- Supplied information -
-------------------------

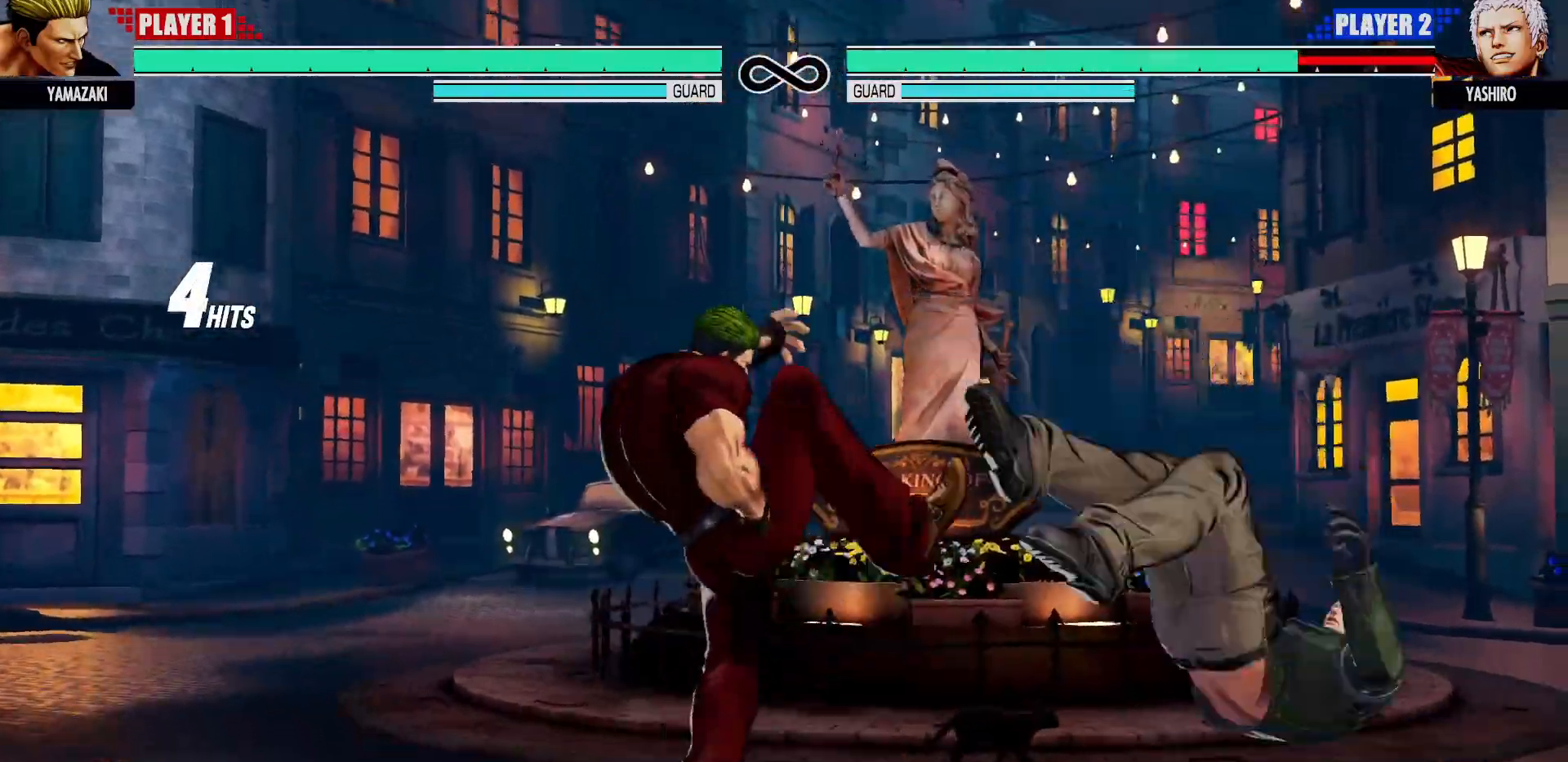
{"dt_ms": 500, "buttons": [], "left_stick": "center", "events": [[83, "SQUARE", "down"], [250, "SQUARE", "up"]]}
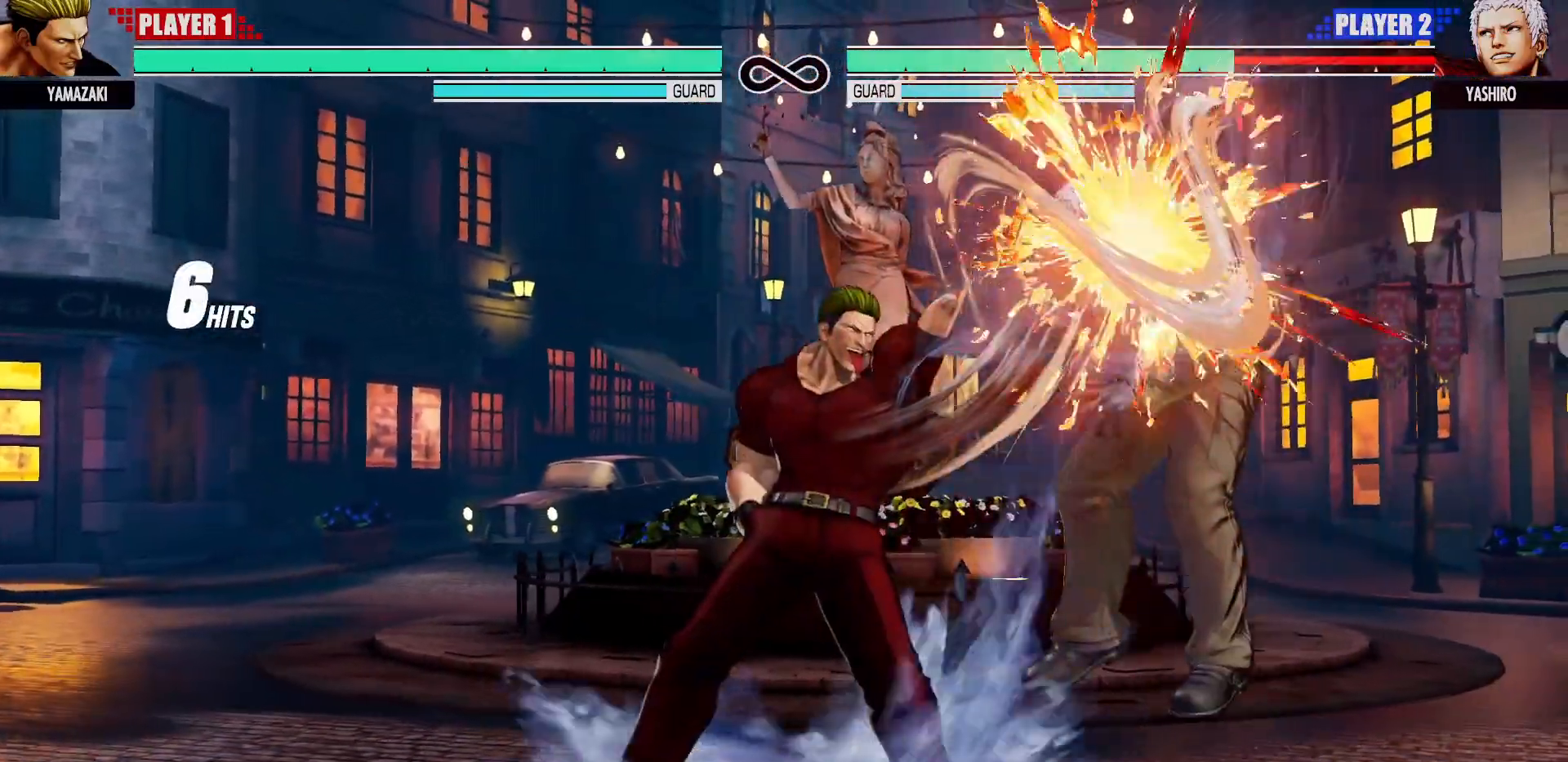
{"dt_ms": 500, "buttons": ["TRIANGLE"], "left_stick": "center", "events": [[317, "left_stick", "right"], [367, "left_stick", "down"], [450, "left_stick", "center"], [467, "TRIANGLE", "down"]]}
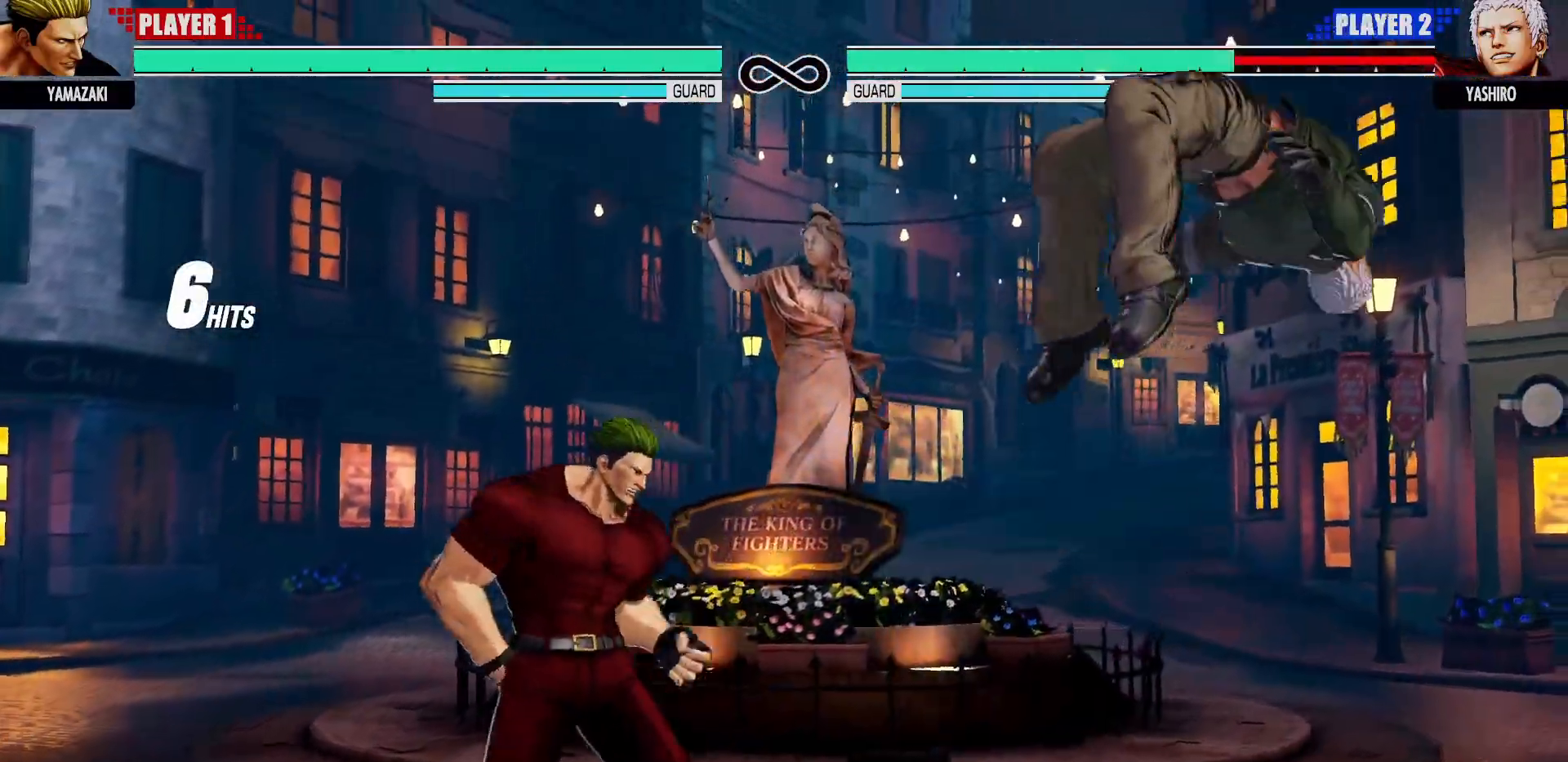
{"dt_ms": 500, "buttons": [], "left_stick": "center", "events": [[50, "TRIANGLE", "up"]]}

-------------------------

Repeat the material above word for word and skip every image in it.

- Written response -
{"dt_ms": 500, "buttons": [], "left_stick": "center", "events": [[83, "SQUARE", "down"], [250, "SQUARE", "up"]]}
{"dt_ms": 500, "buttons": ["TRIANGLE"], "left_stick": "center", "events": [[317, "left_stick", "right"], [367, "left_stick", "down"], [450, "left_stick", "center"], [467, "TRIANGLE", "down"]]}
{"dt_ms": 500, "buttons": [], "left_stick": "center", "events": [[50, "TRIANGLE", "up"]]}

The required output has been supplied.